Baru-baru ini salah satunya Komentator Berita Globo (dan di sini saya tidak akan menyebutkannya, karena bukan itu yang benar-benar menarik minat kami) berdebat tentang perang yang kini terungkap Timur Tengahbahwa tidak ada bandingannya dengan pengeboman Gaza dan dengan warga sipil yang dibunuh oleh Hamasdalam hierarki yang jelas-jelas rasis dan kriminal Kehidupan Palestina dan Israelmenunjukkan inferioritas pihak pertama, dengan dalih bahwa tindakan tersebut Hamas adalah kriminal, tapi Israel itu akan sah.
Namun, dia tetap mengatakan bahwa:
“Mengakui hak Israel untuk mempertahankan diri berarti mengakui hak Israel untuk menyerang (…) karena tidak ada dialog dengan orang-orang barbar ini.”
Saya ingin menyoroti ini teratologi dua hal. Yang pertama adalah bahwa pembedaan seperti itu, baik antara kehidupan manusia atau dua tindakan barbarisme yang identik, hanya mungkin terjadi dalam wilayah khayalan, di mana oxymoron, yang dipaksakan oleh kekuatan realitas, diselesaikan dengan kedok kebutaan ideologis, atau untuk mengutip Althusserkarena kekuatan ideologi yang menyimpang.
Hanya teori perang
Untuk mendukung klaim ini, segala sesuatu digunakan, bahkan logika abad ke-17 Grotiusdalam apa yang disebutnya hanya teori perang. Dan ini adalah poin kedua yang ingin saya sampaikan.
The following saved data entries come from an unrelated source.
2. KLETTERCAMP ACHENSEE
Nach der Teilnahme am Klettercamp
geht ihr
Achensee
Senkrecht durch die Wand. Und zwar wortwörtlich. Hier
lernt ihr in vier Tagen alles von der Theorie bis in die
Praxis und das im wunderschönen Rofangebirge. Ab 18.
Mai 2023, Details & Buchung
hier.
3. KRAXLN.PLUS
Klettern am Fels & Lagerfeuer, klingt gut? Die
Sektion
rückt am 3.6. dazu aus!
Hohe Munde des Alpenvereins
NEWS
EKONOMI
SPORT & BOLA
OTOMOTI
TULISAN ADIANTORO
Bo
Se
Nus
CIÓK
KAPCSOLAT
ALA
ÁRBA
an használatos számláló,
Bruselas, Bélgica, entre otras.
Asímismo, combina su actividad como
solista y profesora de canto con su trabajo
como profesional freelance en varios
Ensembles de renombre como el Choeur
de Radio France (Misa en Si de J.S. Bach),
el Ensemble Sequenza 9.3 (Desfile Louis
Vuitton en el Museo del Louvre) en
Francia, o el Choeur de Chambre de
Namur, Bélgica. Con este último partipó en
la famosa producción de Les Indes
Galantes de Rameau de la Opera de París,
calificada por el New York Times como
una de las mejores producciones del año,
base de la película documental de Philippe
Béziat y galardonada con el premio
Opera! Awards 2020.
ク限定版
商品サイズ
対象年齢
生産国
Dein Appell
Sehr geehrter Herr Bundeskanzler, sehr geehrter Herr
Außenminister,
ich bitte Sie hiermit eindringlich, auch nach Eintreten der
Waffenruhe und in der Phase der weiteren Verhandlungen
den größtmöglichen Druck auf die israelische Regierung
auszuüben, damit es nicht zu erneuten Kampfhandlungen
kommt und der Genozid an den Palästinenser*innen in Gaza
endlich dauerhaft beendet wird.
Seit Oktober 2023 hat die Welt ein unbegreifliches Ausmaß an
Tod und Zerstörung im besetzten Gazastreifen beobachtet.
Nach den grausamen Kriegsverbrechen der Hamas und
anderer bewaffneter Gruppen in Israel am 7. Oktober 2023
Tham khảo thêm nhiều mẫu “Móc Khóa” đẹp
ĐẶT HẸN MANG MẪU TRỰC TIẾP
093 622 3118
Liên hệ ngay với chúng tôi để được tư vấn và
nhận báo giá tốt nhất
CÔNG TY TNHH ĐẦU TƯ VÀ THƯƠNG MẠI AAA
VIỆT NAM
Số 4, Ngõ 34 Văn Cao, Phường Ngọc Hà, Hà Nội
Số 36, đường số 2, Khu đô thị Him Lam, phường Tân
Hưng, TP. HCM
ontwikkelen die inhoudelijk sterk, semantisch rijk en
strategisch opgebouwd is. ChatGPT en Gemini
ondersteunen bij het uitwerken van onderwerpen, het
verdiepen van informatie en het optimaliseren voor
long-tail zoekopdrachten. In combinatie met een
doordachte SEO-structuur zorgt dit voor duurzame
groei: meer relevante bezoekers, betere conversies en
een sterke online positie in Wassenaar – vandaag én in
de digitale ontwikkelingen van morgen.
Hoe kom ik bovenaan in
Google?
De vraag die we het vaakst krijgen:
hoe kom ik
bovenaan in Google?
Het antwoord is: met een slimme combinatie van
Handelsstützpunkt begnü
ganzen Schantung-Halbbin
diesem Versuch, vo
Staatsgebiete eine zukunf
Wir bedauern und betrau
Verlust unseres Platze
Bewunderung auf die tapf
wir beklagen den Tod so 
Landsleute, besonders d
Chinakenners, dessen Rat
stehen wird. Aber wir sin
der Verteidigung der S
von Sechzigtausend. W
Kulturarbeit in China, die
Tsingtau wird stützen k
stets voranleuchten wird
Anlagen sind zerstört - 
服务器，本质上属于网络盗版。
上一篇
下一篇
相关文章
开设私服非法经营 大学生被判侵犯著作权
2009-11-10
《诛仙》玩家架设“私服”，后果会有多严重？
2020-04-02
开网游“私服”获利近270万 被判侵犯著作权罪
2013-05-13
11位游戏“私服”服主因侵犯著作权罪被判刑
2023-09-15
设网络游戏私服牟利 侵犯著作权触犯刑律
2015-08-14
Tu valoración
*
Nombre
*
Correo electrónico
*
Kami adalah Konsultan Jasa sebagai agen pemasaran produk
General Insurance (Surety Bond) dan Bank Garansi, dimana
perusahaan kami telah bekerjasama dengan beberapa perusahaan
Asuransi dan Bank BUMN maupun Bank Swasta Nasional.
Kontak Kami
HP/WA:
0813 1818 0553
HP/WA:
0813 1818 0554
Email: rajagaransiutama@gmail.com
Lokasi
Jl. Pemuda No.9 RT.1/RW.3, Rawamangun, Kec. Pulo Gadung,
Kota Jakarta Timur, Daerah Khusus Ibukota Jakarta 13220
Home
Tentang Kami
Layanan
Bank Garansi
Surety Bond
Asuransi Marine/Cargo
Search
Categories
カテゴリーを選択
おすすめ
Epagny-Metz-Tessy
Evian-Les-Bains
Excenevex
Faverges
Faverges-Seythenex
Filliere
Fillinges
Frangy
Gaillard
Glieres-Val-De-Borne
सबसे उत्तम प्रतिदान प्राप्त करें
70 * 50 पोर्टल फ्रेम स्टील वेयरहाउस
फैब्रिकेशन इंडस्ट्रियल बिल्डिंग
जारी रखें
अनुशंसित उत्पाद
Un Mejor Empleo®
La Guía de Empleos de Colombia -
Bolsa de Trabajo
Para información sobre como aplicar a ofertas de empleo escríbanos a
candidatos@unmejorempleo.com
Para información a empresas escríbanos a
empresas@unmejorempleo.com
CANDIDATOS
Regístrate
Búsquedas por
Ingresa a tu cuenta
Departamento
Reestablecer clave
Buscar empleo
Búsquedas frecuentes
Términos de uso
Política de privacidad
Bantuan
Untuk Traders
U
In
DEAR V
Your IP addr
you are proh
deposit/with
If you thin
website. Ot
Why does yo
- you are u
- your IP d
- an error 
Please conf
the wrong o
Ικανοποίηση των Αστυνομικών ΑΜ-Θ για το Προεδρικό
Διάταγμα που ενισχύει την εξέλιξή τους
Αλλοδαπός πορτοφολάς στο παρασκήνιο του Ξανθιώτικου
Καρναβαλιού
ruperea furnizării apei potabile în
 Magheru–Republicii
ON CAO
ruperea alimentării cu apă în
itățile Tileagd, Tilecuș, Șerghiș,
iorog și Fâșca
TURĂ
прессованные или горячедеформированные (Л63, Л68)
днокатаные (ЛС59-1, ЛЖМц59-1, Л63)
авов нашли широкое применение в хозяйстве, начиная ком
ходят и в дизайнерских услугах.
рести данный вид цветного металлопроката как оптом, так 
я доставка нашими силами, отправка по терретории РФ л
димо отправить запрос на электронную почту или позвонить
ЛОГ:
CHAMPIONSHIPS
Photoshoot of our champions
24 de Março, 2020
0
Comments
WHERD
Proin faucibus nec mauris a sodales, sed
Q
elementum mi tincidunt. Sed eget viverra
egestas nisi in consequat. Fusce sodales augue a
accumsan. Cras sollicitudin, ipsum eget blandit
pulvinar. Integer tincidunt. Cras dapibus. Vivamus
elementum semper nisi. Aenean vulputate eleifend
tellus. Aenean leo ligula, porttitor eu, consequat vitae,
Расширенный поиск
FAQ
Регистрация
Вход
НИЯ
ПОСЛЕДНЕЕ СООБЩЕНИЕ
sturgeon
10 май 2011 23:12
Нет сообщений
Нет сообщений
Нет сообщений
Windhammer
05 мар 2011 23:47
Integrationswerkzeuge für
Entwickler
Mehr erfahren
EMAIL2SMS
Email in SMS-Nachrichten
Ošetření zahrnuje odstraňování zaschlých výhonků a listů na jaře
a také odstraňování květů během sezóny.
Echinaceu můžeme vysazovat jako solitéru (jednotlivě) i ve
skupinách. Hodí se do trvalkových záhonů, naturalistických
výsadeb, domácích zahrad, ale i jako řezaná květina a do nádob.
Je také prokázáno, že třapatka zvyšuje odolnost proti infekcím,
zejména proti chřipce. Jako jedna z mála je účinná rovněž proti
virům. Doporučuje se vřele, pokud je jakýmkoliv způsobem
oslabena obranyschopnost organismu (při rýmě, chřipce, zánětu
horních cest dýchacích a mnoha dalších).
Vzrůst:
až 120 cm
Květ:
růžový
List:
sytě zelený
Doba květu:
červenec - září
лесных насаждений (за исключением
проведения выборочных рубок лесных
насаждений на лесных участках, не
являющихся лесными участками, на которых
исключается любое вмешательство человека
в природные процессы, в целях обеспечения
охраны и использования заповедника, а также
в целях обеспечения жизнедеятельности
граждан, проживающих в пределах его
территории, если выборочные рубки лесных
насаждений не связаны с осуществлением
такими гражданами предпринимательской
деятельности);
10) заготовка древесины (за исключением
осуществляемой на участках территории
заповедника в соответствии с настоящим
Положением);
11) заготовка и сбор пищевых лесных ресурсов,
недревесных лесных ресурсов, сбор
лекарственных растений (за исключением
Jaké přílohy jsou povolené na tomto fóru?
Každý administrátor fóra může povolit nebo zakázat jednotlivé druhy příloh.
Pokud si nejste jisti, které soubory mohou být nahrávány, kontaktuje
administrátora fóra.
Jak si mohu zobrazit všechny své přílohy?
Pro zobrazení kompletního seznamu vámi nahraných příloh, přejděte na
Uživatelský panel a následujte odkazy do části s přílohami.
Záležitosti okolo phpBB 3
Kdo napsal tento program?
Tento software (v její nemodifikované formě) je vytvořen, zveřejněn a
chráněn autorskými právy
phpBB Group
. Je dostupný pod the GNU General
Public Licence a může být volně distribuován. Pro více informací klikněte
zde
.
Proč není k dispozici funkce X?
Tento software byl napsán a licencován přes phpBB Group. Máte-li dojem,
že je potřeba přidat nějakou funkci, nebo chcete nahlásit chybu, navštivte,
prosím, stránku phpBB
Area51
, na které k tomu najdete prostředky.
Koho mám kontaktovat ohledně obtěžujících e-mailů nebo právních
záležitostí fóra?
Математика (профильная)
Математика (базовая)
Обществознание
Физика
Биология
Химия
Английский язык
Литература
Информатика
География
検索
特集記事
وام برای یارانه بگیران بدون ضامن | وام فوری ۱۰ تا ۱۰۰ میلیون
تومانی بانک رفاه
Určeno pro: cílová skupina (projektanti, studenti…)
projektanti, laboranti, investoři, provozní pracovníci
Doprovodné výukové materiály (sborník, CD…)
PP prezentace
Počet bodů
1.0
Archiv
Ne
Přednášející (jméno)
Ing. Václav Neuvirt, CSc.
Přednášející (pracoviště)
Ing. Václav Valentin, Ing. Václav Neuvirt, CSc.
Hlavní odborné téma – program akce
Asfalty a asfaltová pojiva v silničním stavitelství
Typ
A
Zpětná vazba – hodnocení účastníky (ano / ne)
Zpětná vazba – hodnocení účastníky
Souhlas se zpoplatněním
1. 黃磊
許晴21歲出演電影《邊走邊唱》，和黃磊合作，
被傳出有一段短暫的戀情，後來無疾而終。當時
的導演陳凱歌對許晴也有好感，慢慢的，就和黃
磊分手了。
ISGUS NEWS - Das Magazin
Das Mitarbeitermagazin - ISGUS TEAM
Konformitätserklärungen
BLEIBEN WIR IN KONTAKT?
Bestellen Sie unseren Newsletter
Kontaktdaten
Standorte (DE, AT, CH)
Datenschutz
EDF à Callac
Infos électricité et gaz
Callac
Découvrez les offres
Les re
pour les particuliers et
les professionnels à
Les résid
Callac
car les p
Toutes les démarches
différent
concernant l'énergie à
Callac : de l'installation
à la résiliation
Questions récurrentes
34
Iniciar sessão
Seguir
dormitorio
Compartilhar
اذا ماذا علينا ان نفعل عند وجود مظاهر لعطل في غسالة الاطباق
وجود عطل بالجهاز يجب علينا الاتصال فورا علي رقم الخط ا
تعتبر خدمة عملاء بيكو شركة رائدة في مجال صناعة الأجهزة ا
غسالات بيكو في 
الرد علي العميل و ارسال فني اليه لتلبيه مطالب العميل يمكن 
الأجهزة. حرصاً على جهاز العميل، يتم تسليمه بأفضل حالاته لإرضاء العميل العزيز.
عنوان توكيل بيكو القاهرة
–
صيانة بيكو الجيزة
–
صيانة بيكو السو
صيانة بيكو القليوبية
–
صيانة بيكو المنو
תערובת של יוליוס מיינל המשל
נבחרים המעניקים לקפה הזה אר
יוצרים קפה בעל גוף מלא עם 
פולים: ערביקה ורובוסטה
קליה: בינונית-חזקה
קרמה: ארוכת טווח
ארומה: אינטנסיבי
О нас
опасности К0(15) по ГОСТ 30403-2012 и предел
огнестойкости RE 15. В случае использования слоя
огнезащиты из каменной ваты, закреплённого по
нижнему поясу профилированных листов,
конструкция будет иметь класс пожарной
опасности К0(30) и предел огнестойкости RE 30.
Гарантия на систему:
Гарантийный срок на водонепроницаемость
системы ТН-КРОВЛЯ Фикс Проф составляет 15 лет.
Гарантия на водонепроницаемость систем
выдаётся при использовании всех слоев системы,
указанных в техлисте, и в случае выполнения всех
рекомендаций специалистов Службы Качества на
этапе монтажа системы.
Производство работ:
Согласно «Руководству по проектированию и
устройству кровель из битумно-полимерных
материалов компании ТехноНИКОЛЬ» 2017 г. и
A hanya teori perang memperluas prinsip etis yang dianggap sebagai legitimasi kekejaman yang tidak dapat dipertahankan peranguntuk menempatkan pihak lain pada posisi yang tidak dapat dinegosiasikan, setidaknya dalam usaha taktisnya, sebagai orang barbar.
Jadi, logikanya Grotius terbentuk semacam etika perang:
“(…) di mana komunitas politik yang satu menyatakan kepada komunitas politik lainnya bahwa jika mereka tidak menuruti tuntutan tertentu, perang akan dinyatakan sesuai dengan teori perang yang adil dari Grotius, yang menyatakan tiga pembenaran untuk perang yang adil: untuk membela diri terhadap ancaman atau serangan; untuk mengembalikan reparasi atau hukuman yang adil terhadap tindakan yang tidak adil (GROTIUS, 2004) pada SOUSA, 2020, hal. 13)”.
Dalam perang yang ada hanyalah kebiadaban
Masalah dengan logika tersebut adalah bahwa logika tersebut secara historis telah digunakan, seperti halnya sekarang, untuk membenarkan hal-hal yang tidak dapat dipertahankan. Seperti misalnya genosida dan perbudakan terhadap masyarakat asli Amerika dan Afrika, yang selama berabad-abad digambarkan sebagai orang barbar. Artinya, musuh yang harus dilenyapkan dengan cara apa pun, dengan narasi bahwa mereka adalah ancaman karena sifatnya yang dianggap brutal. Dan dengan logika Teori perang adil Grotiusharus dihilangkan.
Namun, bagaimana kita bisa terlibat dalam percakapan dengan tipe orang seperti ini, yang pada abad ke-21 berpikir tentang dunia melalui kacamata abad ke-17, dalam sudut pandang yang anakronistis dan lebih dari itu, tidak manusiawi?